Kamis, 09 Januari 2020

Budaya Brokohan Daerah Jawa Nyaris Punah

BROKOHAN
Brokohan bisa juga dengan kata lain barokahan. Brokohan dilaksanakan jika seseorang mendapat rejeki atau mendapat kegembiraan yang bisa dalam bentuk apa saja, misalnya Peliharaanya sapi beranak, medirikan rumah baru dan sebagianya terutama pada saat kehairan anak pada suatu keluarga. Yang intinya berokohan adalah selamatan untu menadapat barokah keselamatan kepada Tuhan Yang Maha Esa.
Bersamaan dengan lahirnya bayi
selamatan yang disebut brokohan ini diadakan setelah bayi dan ibunya dirawat serta tembuni atau ari-ari bayi  telah dikuburkan. Adapun sajian yang disediakan pada selamatan brokohan itu berupa :

Nasi tumpeng / ancak ( tempat Nasi tumpeng dari pelepah daun pisang yang dibuat segi empat dan diberi alas daun pisang )  dengan lauk-pauknya kulupan (godhong-godhongan), telur ayam, sayur kluwih, ikan asin. Ada­kalanya dilengkapi dengan panggang ayam.
Nasi golong ( sego golong ) tujuh buah.
Nasi kuning (nasi kabuli). Sajian nasi kuning ini ada se­mentara orang yang menyediakan dan ada pula yang tidak.
Jajan pasar.
Bubur merah
Bubur putih.
Bubur sengkolo yaitu bubur merah yang diatasnya di­beri bubur putih.
Nasi brok, yaitu nasi yang diberikan di piring dan di­beri lauk-pauk godhong-godhongan (kulupan).


Jalannya Upacara.
Setelah sajian tersedia, maka orang yang punya hajat mengundang sanak famili dan tetangga dekat. Selanjutnya apa­bila undangan telah hadir maka tuan rumah menyatakan ke­pada tukang kajat (pimpinan upacara) maksud dan tujuan upa­cara itu. Untuk seterusnya tukang kajat mengikrarkan maksud dan tujuan upacara itu kepada para hadirin yang hadir dalam kenduri itu. Setelah ikrar selesai, lalu diberi doa, pada umum­nya doa selamat. Setelah doa selesai, sajian dalam kenduri itu dibagi-bagikan kepada para undangan. Makanan itu sebagian dimakan di tempat itu dan sisanya dibawa pulang. Makanan yang dibawa pulang itu disebut berkat.

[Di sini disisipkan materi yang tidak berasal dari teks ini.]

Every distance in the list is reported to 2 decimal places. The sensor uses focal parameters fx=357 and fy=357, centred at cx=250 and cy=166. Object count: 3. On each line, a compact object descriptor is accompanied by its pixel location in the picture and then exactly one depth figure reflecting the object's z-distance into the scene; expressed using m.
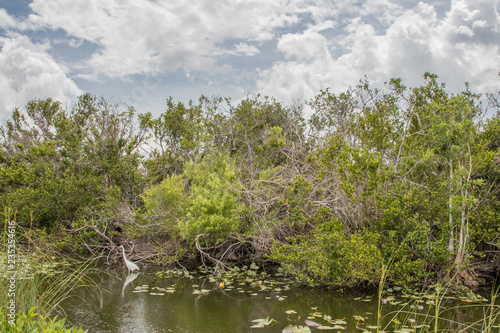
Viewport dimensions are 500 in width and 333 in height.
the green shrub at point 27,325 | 3.06
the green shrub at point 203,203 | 7.88
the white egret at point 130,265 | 8.46
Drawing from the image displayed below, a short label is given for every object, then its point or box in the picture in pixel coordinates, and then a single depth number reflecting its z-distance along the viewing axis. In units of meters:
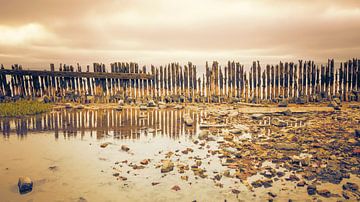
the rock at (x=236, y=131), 7.26
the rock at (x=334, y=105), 11.03
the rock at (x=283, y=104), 12.14
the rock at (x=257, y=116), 9.28
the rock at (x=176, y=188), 4.05
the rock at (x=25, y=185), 4.06
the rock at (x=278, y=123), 8.16
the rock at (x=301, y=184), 4.09
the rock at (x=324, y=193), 3.81
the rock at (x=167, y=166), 4.70
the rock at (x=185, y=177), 4.40
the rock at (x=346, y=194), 3.74
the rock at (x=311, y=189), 3.88
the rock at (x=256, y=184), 4.12
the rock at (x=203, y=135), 6.83
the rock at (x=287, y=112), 10.01
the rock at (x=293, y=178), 4.31
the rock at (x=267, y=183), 4.13
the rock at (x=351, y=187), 3.95
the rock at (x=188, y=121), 8.49
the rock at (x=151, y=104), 12.60
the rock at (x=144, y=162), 5.07
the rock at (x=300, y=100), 13.21
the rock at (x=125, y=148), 5.94
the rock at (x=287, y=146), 5.82
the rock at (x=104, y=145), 6.23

Di samping sajian untuk kenduri, ada sajian yang diletak­kan dibawah tempat tidur (Jawa : Longan). 
Sajian itu berupa bubur merah, bubur putih; masing-masing satu takir, dan tum­peng kecil yang puncaknya ditancapi lombok merah. Kemu­dian di samping pembaringan bayi diletakkan benda-benda se­perti kaca rasa, jarum, benang, keris, kain batik baru yang di­ lipat rapi. Maksud daripada tindakan itu semua adalah untuk menolak mara bahaya (sengkolo, Jawa) yang akan mengganggu bayi tersebut.

Pada waktu pelaksanaan upacara kenduri disamping doa selamat, ada sementara masyarakat yang membaca doa sebagai berikut :


“Rahayu. Aku menyaksikan bahwa sesungguhnya tiada ada Pangeran yang disembah melainkan Datingsun sendiri ialah Sang Ning Hidup Sejati, ialah Hyang Wasesa Tunggal Aku semua menyambut kepada yang ada saat ini menitis


jabang bayi yang dilahirkan ....


(nama ibu yang melahirkan)...


Selanjutnya di alam fana atau dunia ini senantiasa diberi tuntunan oleh Tuhan Yang Maha Esa. Mangereh Jatinya Panca Hindria Tama. Madhep jagat Padhang Hyang Maha Tunggal” x 3 (tiga kali).